Foto: Ailton de Freitas / Agência O Globo

O ministro do Supremo Tribunal Federal (STF) Edson Fachin rejeitou o recurso apresentado pela Procuradoria-Geral da República (PGR) pedindo novamente o acesso às bases de dados das forças-tarefas da Lava-Jato. Fachin, que na semana passada revogou liminar concedida pelo presidente do STF Dias Toffoli, escreveu em sua decisão que o assunto deverá ser levado ao plenário do Supremo.

Na sexta-feira, a PGR recorreu contra a decisão de Fachin que suspendeu o acesso às cópias das bases de dados. O vice-procurador-geral da República Humberto Jacques de Medeiros argumentou que o Ministério Público Federal é uma instituição única e que, por isso, a PGR tem direito de saber detalhes sobre investigações que procuradores de primeira instância conduzem em suas competências. Fachin voltou a rejeitar o argumento e disse que levará o assunto para o plenário.

O ministro também determinou a intimação das forças-tarefas da Lava-Jato no Rio, Curitiba e São Paulo para que se manifestem a respeito do assunto.

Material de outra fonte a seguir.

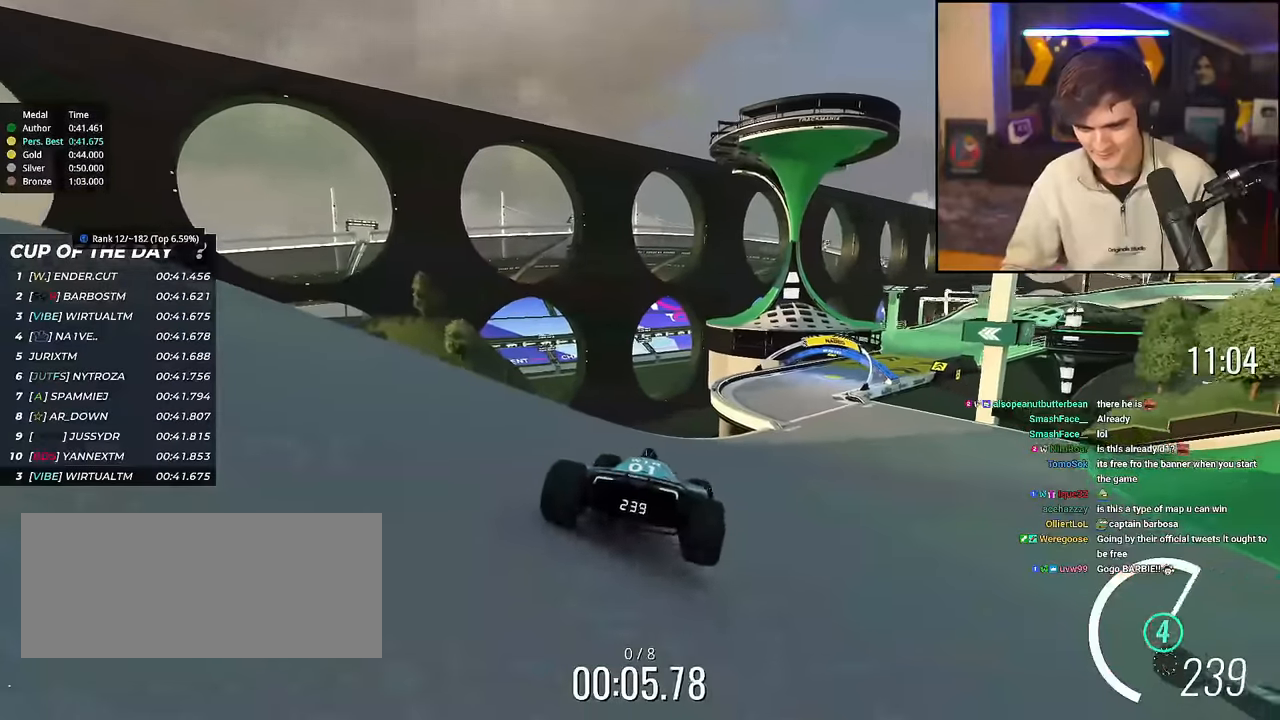
{"keys": ["left", "up"], "events": [[117, "right", "up"], [150, "right", "down"], [300, "right", "up"], [484, "left", "down"]]}
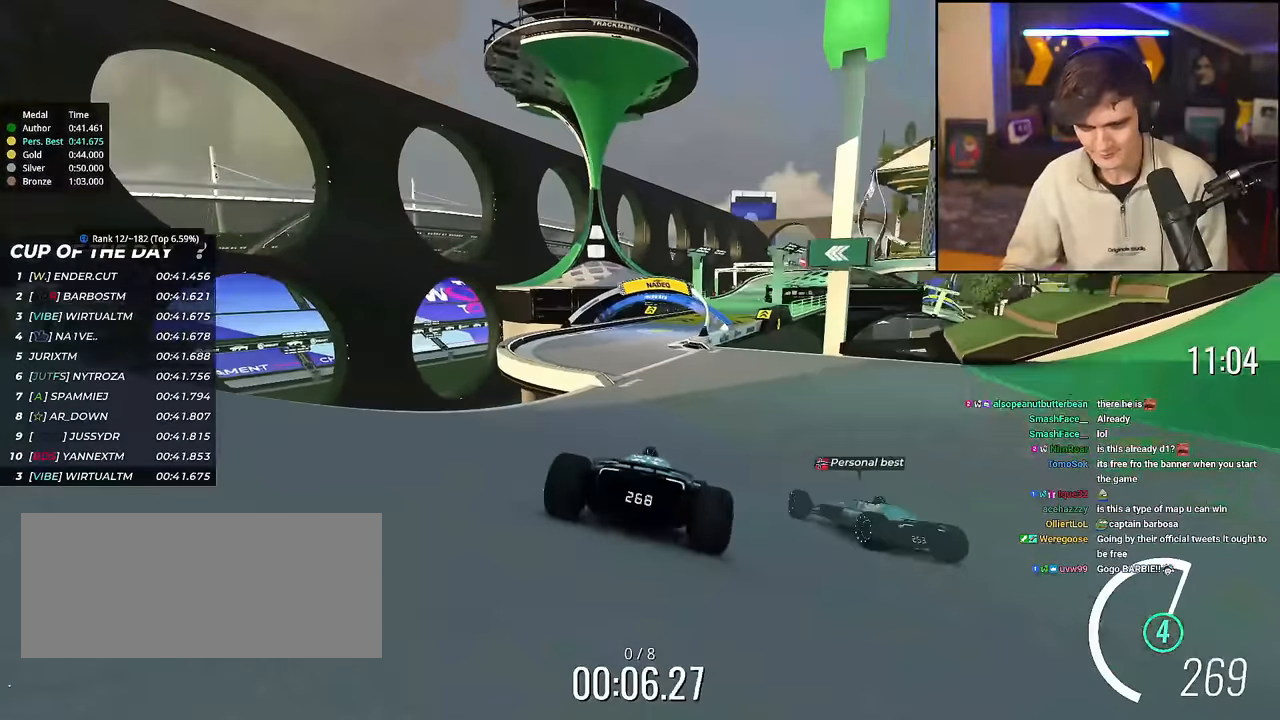
{"keys": ["up"], "events": [[116, "left", "up"], [367, "right", "down"], [500, "right", "up"]]}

Depois de receber a resposta das forças-tarefas, caberá ao ministro solicitar ao presidente do Supremo que o assunto entre na pauta do plenário. Não há prazo para que isso ocorra.

O acesso a essas bases de dados é o principal foco de atrito entre as forças-tarefas e a equipe do procurador-geral da República Augusto Aras. Os procuradores argumentam que investigações sigilosas precisam de motivação específica e pedido de compartilhamento judicial, enquanto a equipe de Aras tem argumentado de que é possível compartilhar essas informações internamente, dentro do próprio MPF, desde que não sejam utilizadas judicialmente.